OCD symptoms can interfere with work, school and social activities as well as cause distress within relationships and family life.

Keep communication lines open, and try not to play along with any rituals and compulsions your loved one is engaging in; rather encourage them to resist while providing support.

6. You Have a Lot of Fears

Fear is natural and serves to keep us safe. But if your fears are preventing you from living the life you desire, it may be time to seek professional assistance.

OCD involves unwanted thoughts and fears that create anxiety and lead to repetitive actions known as compulsions, driving you towards repeated repetitive behavior known as rituals. Common treatment options for OCD include acceptance and commitment therapy, exposure therapy and psychoanalysis.

7. You Have a Lot of Distress

If your irrational thoughts or rituals cause distress and take up at least an hour of each day, seeking medical help should be top priority. While there is no test for OCD, healthcare providers will review your symptoms, medical and mental health history as a basis for making a diagnosis.

Be wary of anyone promising a “cure” for OCD. There is no magical solution and recovery can take time.

8. You Have a Lot of Stress

OCD is a mental health condition that can cause anxiety in all age groups. Risk factors, such as family history of OCD or stressful life events, may increase.

Counseling services can help you address your symptoms and lead a full life. It is important to remember that symptoms do not indicate weakness or laziness on your part; rather, seek professional help as soon as possible in order to find relief from them.
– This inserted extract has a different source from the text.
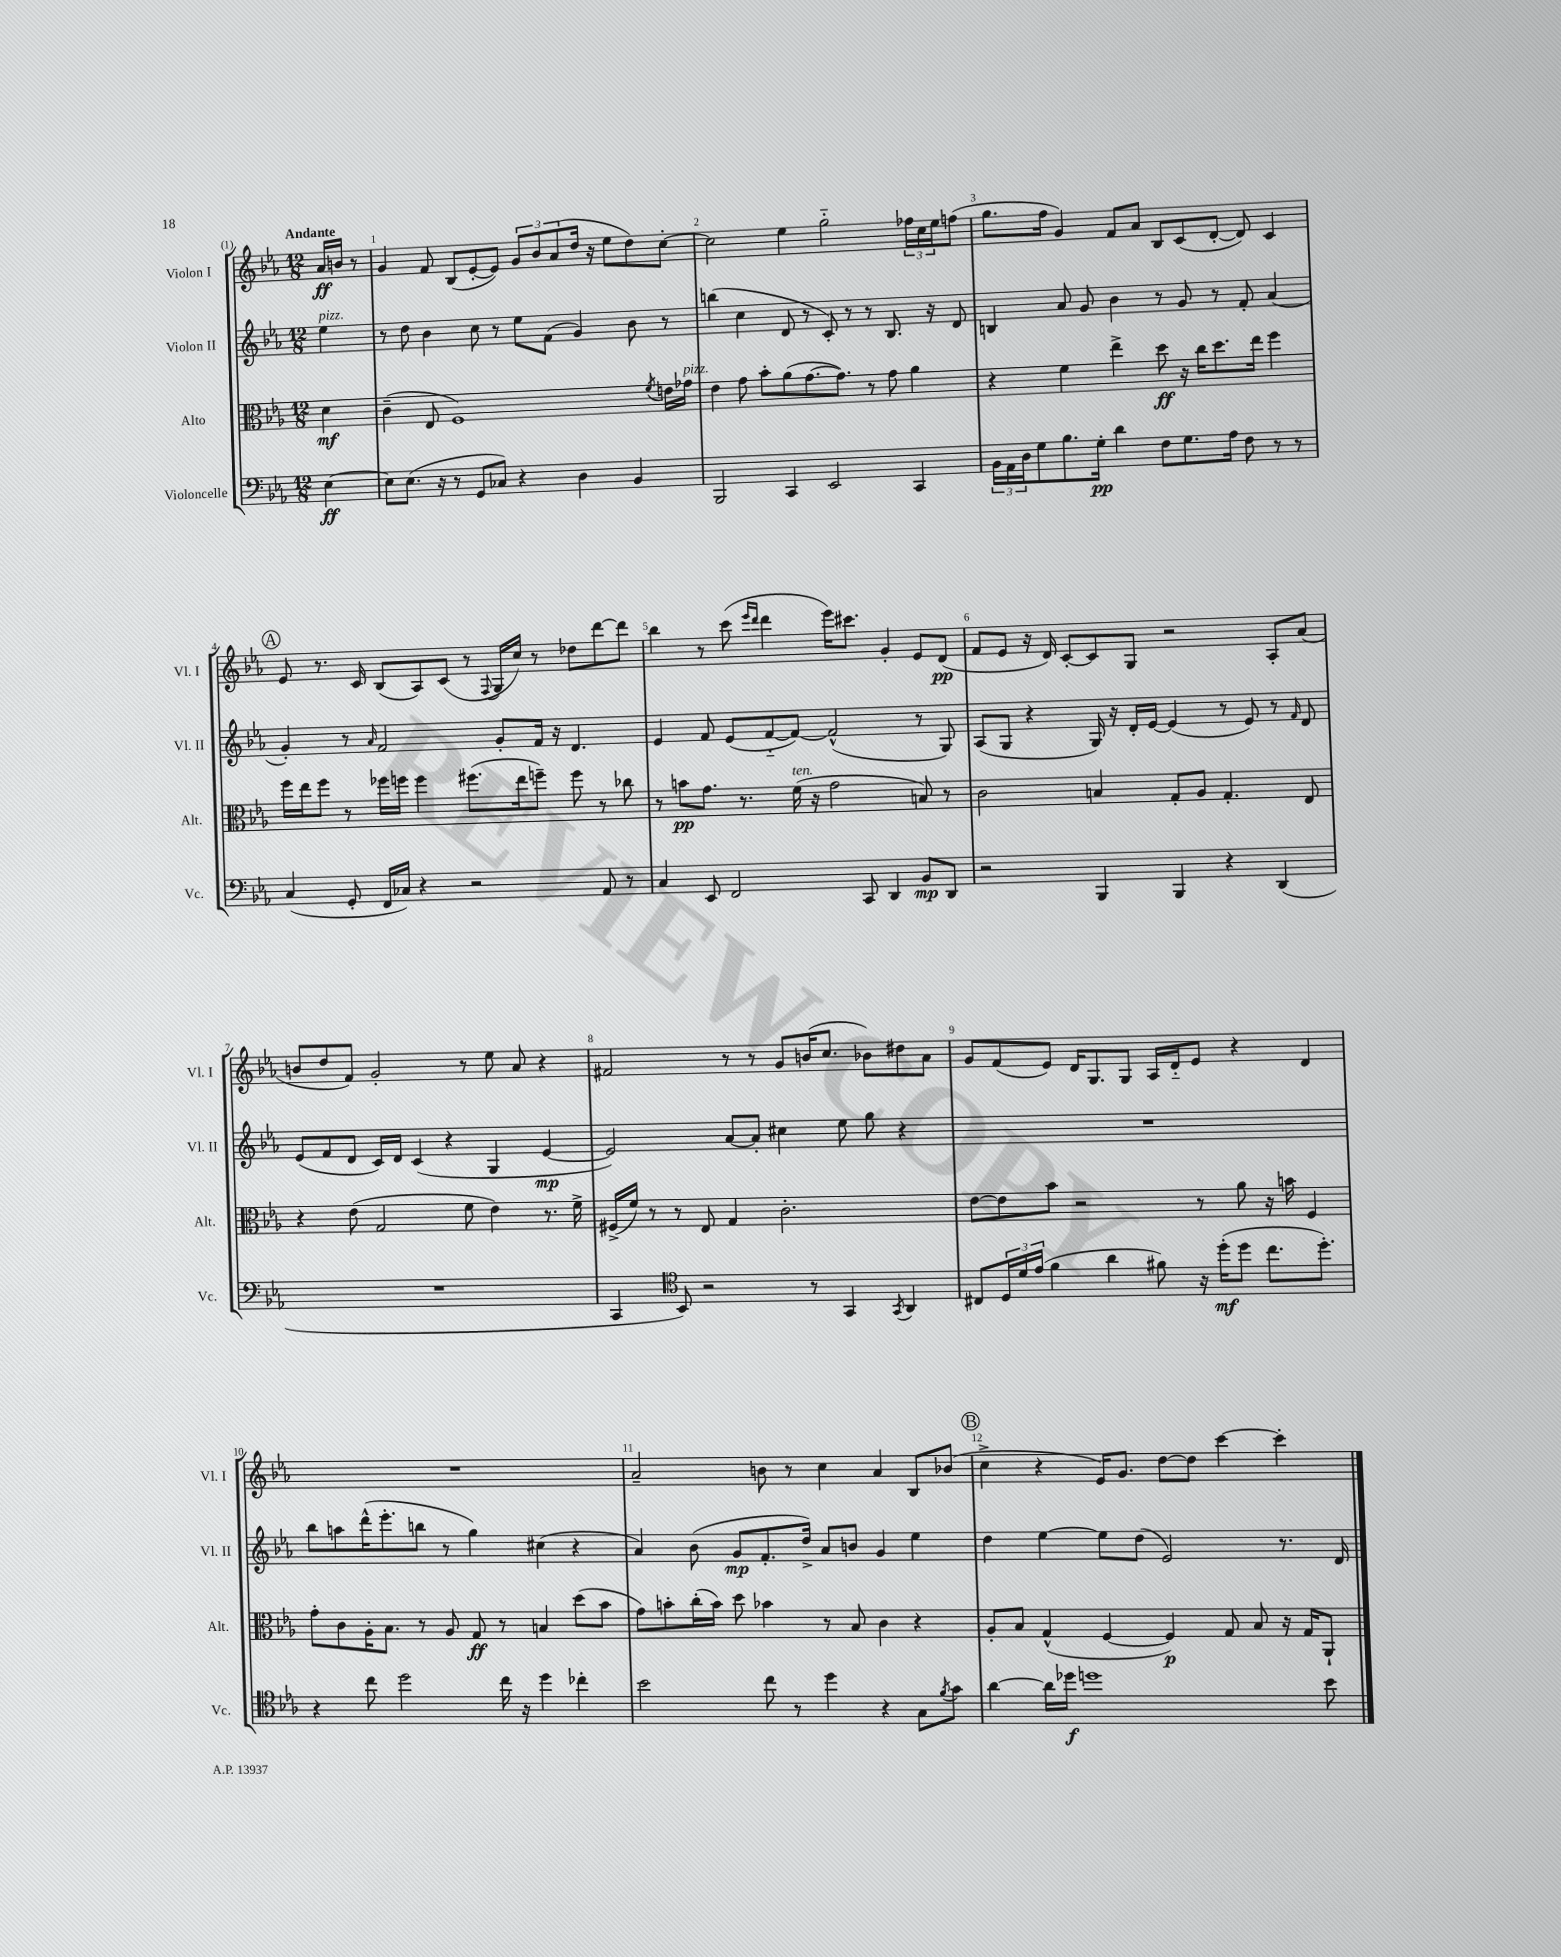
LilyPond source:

9. You Have a Lot of Doubts

OCD sufferers frequently display cognitive distortions like “all or nothing thinking,” wherein even minor slip-ups are considered unacceptable – for instance, kissing someone of the opposite sex may prompt concerns that you are gay.
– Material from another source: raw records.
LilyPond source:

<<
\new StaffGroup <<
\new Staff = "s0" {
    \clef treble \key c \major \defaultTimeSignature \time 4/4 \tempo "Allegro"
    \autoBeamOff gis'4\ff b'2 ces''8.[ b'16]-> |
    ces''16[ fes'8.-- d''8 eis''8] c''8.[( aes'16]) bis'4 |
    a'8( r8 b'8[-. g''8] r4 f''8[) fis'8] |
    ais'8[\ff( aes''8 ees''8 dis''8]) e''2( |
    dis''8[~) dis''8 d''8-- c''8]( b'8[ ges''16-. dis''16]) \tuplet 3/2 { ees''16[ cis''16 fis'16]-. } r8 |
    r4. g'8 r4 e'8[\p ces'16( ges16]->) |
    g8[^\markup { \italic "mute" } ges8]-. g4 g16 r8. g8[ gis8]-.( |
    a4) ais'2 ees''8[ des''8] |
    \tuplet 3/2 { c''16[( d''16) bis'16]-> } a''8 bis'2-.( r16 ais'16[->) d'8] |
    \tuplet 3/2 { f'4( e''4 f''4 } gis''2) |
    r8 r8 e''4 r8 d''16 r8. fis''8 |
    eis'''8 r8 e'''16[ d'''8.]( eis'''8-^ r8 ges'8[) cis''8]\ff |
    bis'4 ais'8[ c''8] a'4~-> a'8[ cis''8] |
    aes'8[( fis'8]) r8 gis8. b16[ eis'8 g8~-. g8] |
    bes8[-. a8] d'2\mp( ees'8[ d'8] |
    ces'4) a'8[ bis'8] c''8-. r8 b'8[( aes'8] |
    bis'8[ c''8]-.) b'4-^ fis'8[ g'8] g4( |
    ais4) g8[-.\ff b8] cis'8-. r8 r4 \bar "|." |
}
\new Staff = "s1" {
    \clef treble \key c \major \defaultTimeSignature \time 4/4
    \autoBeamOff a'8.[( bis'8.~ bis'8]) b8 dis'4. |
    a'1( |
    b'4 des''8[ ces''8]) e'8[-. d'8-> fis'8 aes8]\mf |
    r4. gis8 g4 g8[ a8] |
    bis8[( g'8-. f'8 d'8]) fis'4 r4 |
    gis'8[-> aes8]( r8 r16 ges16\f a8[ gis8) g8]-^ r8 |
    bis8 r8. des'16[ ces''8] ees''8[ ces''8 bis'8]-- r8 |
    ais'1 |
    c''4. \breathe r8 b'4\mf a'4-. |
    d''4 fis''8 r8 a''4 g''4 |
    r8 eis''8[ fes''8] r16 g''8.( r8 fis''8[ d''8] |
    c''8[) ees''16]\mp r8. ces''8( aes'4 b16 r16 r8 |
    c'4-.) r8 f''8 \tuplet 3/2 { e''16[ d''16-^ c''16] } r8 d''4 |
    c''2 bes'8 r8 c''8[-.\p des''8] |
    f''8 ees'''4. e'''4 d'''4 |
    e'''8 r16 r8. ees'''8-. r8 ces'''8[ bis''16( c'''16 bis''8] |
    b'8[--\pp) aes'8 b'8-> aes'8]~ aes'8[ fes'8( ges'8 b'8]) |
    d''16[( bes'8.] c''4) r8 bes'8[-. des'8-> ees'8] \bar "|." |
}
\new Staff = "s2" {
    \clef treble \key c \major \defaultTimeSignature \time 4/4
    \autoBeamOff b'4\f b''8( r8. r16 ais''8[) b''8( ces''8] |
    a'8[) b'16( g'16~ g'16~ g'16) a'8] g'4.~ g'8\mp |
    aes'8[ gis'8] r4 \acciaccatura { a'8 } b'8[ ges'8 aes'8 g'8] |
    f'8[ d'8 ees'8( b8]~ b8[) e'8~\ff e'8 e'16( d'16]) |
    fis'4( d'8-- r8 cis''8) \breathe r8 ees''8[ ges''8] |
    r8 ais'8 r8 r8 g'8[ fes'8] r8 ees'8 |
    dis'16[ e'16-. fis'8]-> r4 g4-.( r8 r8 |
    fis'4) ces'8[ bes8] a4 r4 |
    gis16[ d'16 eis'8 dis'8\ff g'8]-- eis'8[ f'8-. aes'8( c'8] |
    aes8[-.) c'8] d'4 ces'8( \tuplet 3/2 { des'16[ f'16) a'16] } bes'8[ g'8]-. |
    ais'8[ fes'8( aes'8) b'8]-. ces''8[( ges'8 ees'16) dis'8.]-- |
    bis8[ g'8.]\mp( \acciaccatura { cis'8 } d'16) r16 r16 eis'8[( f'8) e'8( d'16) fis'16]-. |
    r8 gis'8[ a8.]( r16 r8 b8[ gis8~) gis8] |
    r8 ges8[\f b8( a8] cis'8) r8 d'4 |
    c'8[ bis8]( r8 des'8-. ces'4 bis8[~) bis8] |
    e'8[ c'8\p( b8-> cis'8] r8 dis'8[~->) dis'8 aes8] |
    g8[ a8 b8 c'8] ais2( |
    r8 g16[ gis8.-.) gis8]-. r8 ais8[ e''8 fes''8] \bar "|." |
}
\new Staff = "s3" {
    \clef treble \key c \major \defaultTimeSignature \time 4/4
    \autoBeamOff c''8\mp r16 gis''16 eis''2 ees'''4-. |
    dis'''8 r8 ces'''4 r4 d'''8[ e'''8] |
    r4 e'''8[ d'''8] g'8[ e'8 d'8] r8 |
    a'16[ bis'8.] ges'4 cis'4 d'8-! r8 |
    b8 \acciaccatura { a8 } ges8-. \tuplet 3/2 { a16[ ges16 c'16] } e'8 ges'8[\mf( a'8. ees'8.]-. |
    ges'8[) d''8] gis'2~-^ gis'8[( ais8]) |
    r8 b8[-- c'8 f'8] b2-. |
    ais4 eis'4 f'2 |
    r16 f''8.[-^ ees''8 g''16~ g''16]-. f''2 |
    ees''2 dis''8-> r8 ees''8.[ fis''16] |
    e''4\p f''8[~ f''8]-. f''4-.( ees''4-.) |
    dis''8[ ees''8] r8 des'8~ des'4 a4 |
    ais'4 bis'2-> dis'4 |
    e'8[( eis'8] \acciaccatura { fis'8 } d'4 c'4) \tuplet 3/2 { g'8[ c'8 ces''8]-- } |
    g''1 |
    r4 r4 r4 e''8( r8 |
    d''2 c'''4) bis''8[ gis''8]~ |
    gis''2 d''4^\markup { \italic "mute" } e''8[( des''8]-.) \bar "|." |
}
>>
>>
If you are hearing promises of instant cures for OCD, it is important to remember that recovery takes time and commitment.

10. You Have a Lot of Self-Esteem Issues

OCD sufferers may appear extremely organized and tidy; however, their compulsive thoughts and behaviors can be destructive in romantic relationships.

If you suspect someone in your family may have OCD, seek professional assistance immediately. A cognitive behavioral therapist trained in exposure and response prevention may offer effective ways to help overcome OCD symptoms.